Beyond that, I find it easier to think in the 8 cardinal directions, which is why deviation on a diagonal square grid feels less "annoying" to me than deviation on a hex grid. The inherent limitation of the grid is off-axis and thus not as visible.
KarinsDad said:
Draw a line or hold a string up. Cover exists if a hex has 50% or more of it on the side granting cover. That’s just as easy of a rule as "if a line drawn through any" of 3.5 for squares.
Huh? How does that work if I run a long line across two adjacent hexrows, where it spends a large amount of time clipping alternate hexes? Yes, you could rule on the 50% crossing point, assuming you can eyeball this accurately, but that isn't nearly as simple as "if it clips it, it's in".
KarinsDad said:
I fail to see this as hindering game play in any way.
Obviously you're better at on-the-fly trig than I am; I struggled with it for about 6 years of playing Battletech, and is why I loathe mixing hexes and LoS.
TwinBahamut said:
Really, I know this has very little to do with the change from 1,2,1,2 counting and diagonal=1 counting, but it rubs me the wrong way. However, in "manhattan geometry" or a hex grid this situation is not present (or at least a lot better hidden), which I think is a decent enough argument for using one of those systems.

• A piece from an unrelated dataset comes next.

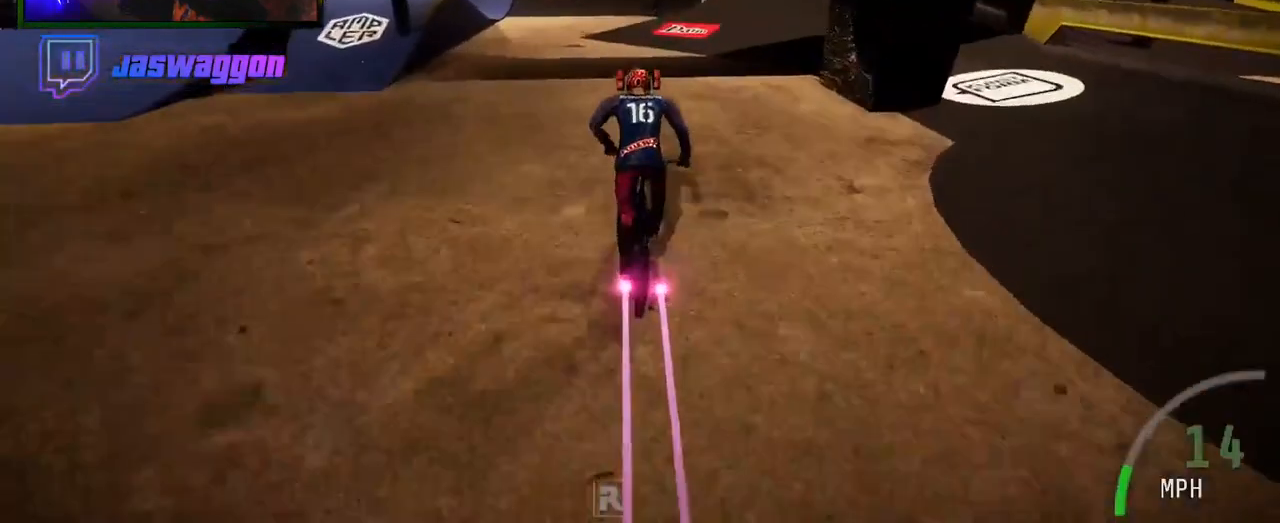
{"buttons": ["R2"], "left_stick": "right", "right_stick": "center", "events": [[133, "left_stick", "center"], [500, "left_stick", "right"]]}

It's a function of degrees of freedom. With 2 axes, you only need 2 people to block half the movement options. With 3, you need 3. With 4, you need four. Try your example again with hexes by rotating onto the hex-row - you either need to block along a hex-row (and thus not truly normal to movement) or have a double row in the same way as diagonals need a double row.
The number of "extra" people compared to a "true" example is dependent on the error of grid-row to actual path. The 1.5 case is a little odd, due to the difference in movement metrics in each axis.